_SOURCE MATERIAL_

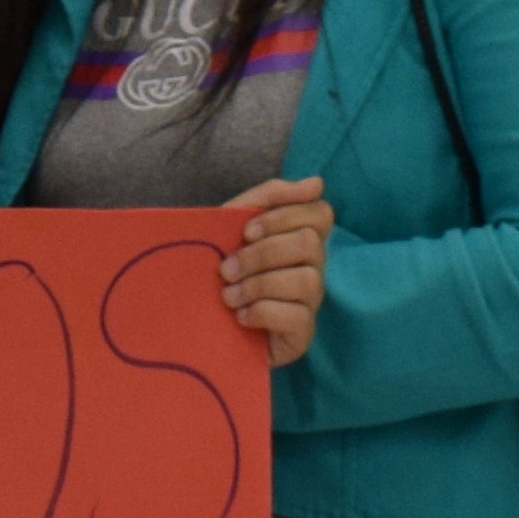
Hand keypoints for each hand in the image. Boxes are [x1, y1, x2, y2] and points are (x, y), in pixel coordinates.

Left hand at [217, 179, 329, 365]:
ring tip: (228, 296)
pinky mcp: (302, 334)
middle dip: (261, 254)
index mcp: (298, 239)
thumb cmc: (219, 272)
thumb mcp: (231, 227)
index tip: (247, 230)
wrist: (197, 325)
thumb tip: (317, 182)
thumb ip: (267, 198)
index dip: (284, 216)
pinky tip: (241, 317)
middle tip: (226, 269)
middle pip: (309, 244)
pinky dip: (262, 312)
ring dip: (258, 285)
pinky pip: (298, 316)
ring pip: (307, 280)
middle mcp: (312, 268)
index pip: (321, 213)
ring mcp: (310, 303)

==

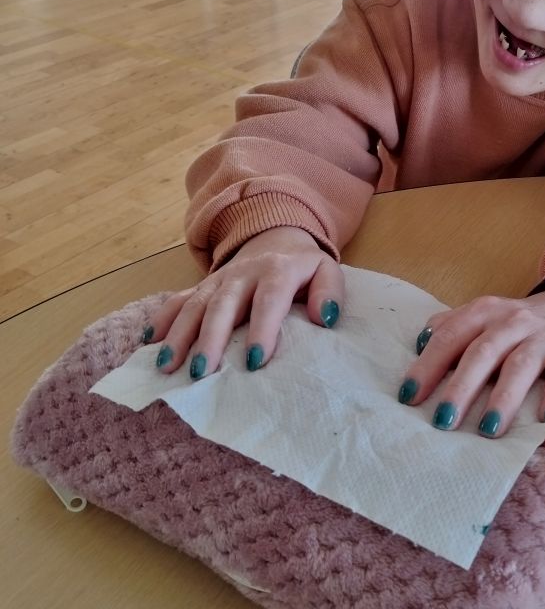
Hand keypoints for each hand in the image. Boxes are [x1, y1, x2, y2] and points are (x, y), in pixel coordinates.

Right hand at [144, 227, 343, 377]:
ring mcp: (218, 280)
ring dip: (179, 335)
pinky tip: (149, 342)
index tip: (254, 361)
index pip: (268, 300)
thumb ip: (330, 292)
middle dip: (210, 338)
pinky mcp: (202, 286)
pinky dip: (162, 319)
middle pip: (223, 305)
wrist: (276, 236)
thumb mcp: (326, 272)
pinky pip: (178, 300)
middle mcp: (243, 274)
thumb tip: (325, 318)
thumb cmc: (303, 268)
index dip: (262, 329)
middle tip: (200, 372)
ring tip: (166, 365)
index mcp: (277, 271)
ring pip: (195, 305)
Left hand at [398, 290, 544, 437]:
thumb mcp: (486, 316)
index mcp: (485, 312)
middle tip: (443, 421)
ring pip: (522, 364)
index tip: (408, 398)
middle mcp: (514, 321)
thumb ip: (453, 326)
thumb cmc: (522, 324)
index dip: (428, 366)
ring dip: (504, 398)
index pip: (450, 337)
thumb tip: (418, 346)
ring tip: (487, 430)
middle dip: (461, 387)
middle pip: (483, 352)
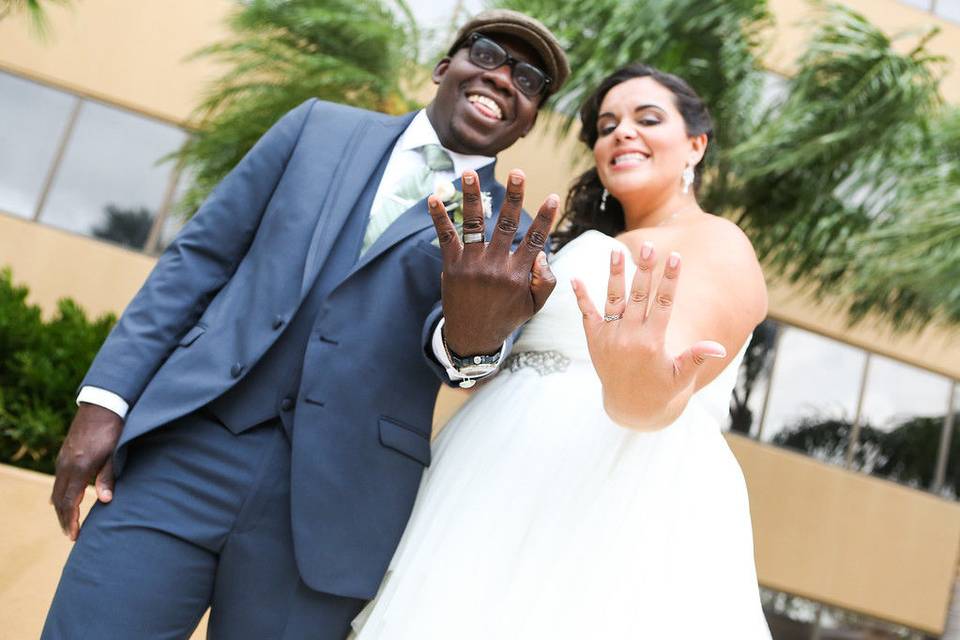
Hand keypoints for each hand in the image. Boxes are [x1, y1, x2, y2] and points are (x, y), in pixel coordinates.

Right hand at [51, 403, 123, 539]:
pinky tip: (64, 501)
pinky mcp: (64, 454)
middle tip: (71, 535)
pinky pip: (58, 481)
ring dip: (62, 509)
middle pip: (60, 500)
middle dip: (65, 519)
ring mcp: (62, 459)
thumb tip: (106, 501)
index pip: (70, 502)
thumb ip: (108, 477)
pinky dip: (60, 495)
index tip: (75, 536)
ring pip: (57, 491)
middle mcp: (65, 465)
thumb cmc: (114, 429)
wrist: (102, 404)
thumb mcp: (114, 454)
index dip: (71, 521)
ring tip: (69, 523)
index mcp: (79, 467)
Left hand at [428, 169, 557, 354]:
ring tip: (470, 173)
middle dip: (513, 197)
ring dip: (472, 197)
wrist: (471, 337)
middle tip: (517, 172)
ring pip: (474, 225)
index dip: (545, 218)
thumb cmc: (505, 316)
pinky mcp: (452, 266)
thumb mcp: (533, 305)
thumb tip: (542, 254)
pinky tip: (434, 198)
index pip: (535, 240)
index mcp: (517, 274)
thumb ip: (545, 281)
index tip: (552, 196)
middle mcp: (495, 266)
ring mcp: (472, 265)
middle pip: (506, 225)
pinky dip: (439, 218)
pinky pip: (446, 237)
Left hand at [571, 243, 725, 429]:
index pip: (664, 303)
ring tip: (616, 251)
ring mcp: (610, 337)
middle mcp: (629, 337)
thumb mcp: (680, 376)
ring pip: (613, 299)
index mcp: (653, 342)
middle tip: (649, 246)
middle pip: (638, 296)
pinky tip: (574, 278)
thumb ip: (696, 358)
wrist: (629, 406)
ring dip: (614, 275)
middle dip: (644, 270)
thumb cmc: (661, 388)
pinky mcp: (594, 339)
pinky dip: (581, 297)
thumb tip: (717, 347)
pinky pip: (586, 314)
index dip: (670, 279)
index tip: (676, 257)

_BRIEF_
Could you write out, exactly as they stand, only the lines above that begin at the line with "middle dip: (65, 519)" and stop after the line with "wrist: (471, 337)"?

_RESULT FOR THIS TASK_
middle dip: (65, 519)
ring mcp: (62, 459)
thumb tip: (106, 501)
index pip: (70, 502)
thumb ip: (108, 477)
pinky dip: (60, 495)
index tip: (75, 536)
ring pip: (57, 491)
middle mcp: (65, 465)
thumb cmc: (114, 429)
wrist: (102, 404)
thumb mcp: (114, 454)
index dip: (71, 521)
ring tip: (69, 523)
index mcp: (79, 467)
Left hand at [428, 169, 557, 354]:
ring tip: (470, 173)
middle dip: (513, 197)
ring dip: (472, 197)
wrist: (471, 337)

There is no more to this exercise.